Mean costs were calculated for each group, with clustering-adjusted SEs for each cost item. Incremental cost per remission at 2 years was reported as the difference in the groups’ total 2 year costs, divided by the difference in diabetes remission rates. All analyses were undertaken in Stata/MP, version 14.2 (StataCorp LP, USA), with 95% CIs based on 1000 non-parametric bootstrap iterations.
Long-term outcomes were projected for each treatment arm in DiRECT. A three-state model (remission, diabetes, death) was constructed. Individuals enter the model with existing diabetes. After 1 year a proportion achieve remission but are subject to relapse in future years. The proportion remaining in remission over time was estimated based on the rate of relapse observed in year 2; however, all participants were assumed to relapse after a given number of years (a maximum period of 10 years of remission in the base case).
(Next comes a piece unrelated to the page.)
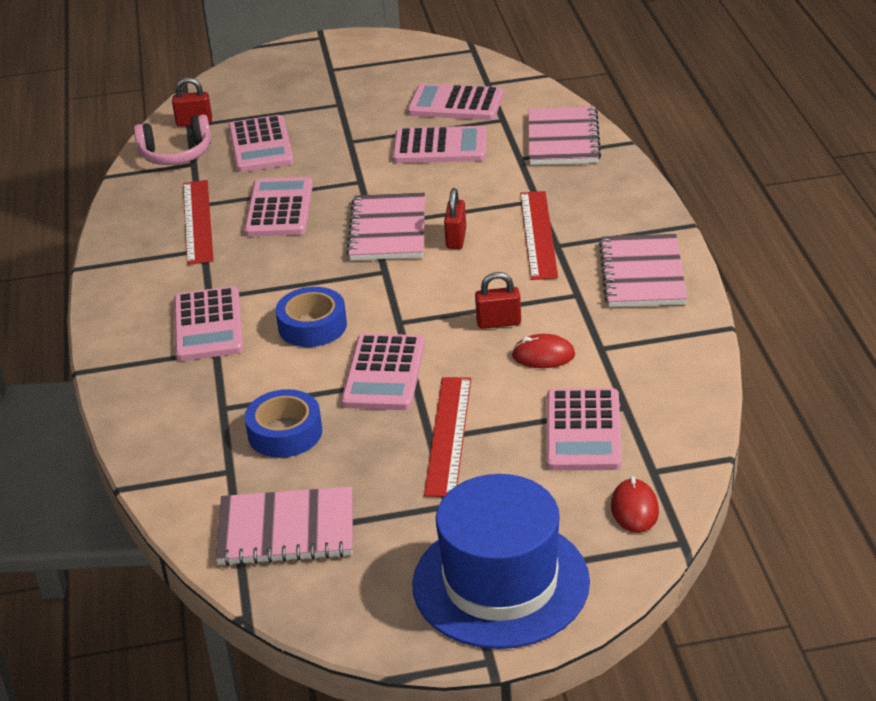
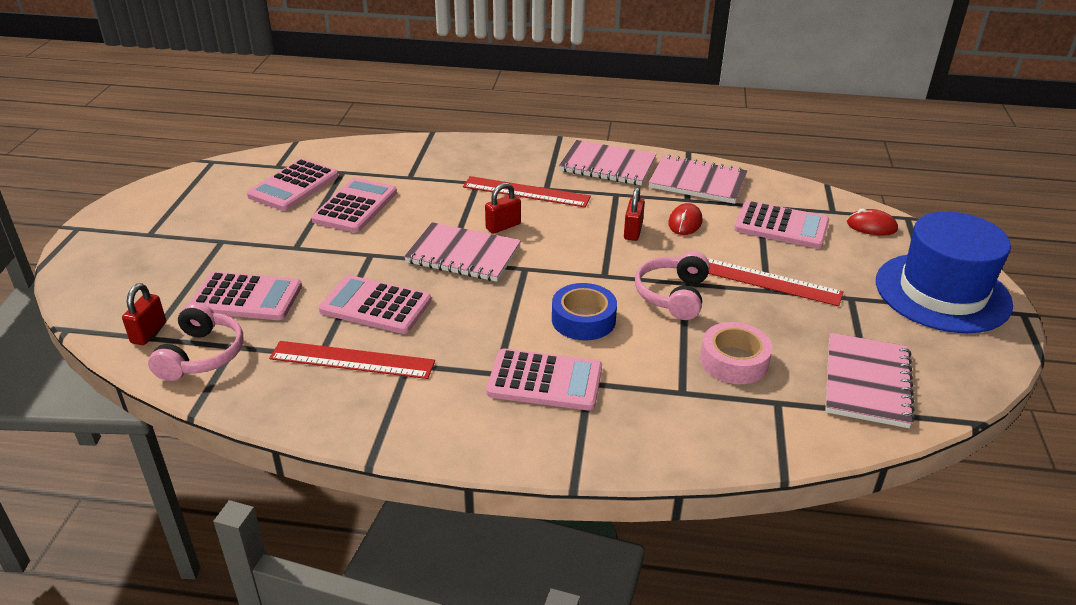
camera: 75 degrees left, 0 degrees up
blue tape [245,389,322,458] -> pink tape [700,322,773,384]
pink calculator [341,334,425,410] -> pink headphones [635,251,710,320]
red padlock [444,188,466,249] -> red padlock turned 60 degrees counterclockwise [485,183,521,234]
pink notebook [528,106,601,165] -> pink notebook moved to [648,155,747,204]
Life expectancy was calculated for each potential year of remission by applying rates of mortality for people free of diabetes up to the year of relapse and with diabetes thereafter. Along with life expectancy, quality-adjusted life expectancy and healthcare costs were estimated conditional on each potential year of relapse.
Life expectancy was calculated based on rates of mortality in people free of diabetes (N = 2.75 million) and with diabetes (N = 272,597), based on a recent UK study  which reported mortality rates by sex and 5 year age bands during the period 2012–2014 in Scotland. Reported life expectancy for men aged 55–59 years was 23.0 and 26.0 years with diabetes and free of diabetes, respectively, and 24.4 and 28.7 for women.
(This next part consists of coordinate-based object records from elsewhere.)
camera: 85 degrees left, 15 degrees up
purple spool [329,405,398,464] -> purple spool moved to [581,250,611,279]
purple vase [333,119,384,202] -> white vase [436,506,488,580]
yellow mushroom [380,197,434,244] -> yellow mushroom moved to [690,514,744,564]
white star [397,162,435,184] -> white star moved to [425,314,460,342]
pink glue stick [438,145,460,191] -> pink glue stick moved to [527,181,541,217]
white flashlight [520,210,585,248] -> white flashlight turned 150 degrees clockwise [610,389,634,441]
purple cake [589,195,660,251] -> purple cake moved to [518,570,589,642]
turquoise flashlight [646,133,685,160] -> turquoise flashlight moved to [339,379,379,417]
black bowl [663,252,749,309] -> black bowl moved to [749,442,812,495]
QALYs were calculated by applying standard UK age-dependent health state utility population norms . These were assigned directly to people in remission from diabetes. For people not in remission, including those who had relapsed, these age-dependent health state utilities were reduced using a constant multiplier of 0.925 to reflect a decrement due to diabetes. This was estimated based on the mean population score (0.828) and the regression coefficient for diabetes (−0.0621) in the US Medical Expenditure Panel Survey catalogue of UK EuroQol EQ-5D scores . This estimate was employed rather than being based on data from DiRECT, for reasons discussed below.
The lifetime healthcare costs associated with diabetes were compiled first from the measured costs for the first 2 years of DiRECT, to which were added further costs for ongoing weight management for participants remaining in remission and long-term healthcare costs associated with diabetes. Long-term diabetes-related healthcare costs were assumed to increase linearly with duration of diabetes (i.e. time since relapse), over 15 years, from £1250 in the year of diagnosis to £3117 after 15 years, based on a UK cost of diabetes study [2, 21]. No further increase in long-term healthcare costs beyond 15 years was applied. Long-term healthcare costs due to diabetes were applied to the proportion of people projected to be in the diabetes state each year after year 2.
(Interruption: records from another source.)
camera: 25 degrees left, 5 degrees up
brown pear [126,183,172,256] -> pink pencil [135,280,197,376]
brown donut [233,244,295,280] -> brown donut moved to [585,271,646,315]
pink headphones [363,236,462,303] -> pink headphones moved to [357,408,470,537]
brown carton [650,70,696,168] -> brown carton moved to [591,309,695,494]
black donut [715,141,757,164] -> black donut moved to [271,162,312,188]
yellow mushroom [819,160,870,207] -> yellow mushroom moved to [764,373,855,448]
We compared the incremental cost and QALYs for the intervention and control arms over the 2 year follow-up of DiRECT and over a lifetime horizon. Sensitivity analysis was undertaken for the long-term analysis, including exploring the impact of alternative relapse rates and maximum assumed durations of diabetes remission. Probabilistic sensitivity analysis was performed using 1000 bootstrap iterations of the DiRECT data (remission and 2 year costs), and Monte Carlo simulations for other variables (e.g. long-term mortality rates). Model input data are summarised in Table 2; all costs and outcomes beyond year 1 were discounted at the standard UK annual rate of 3.5%.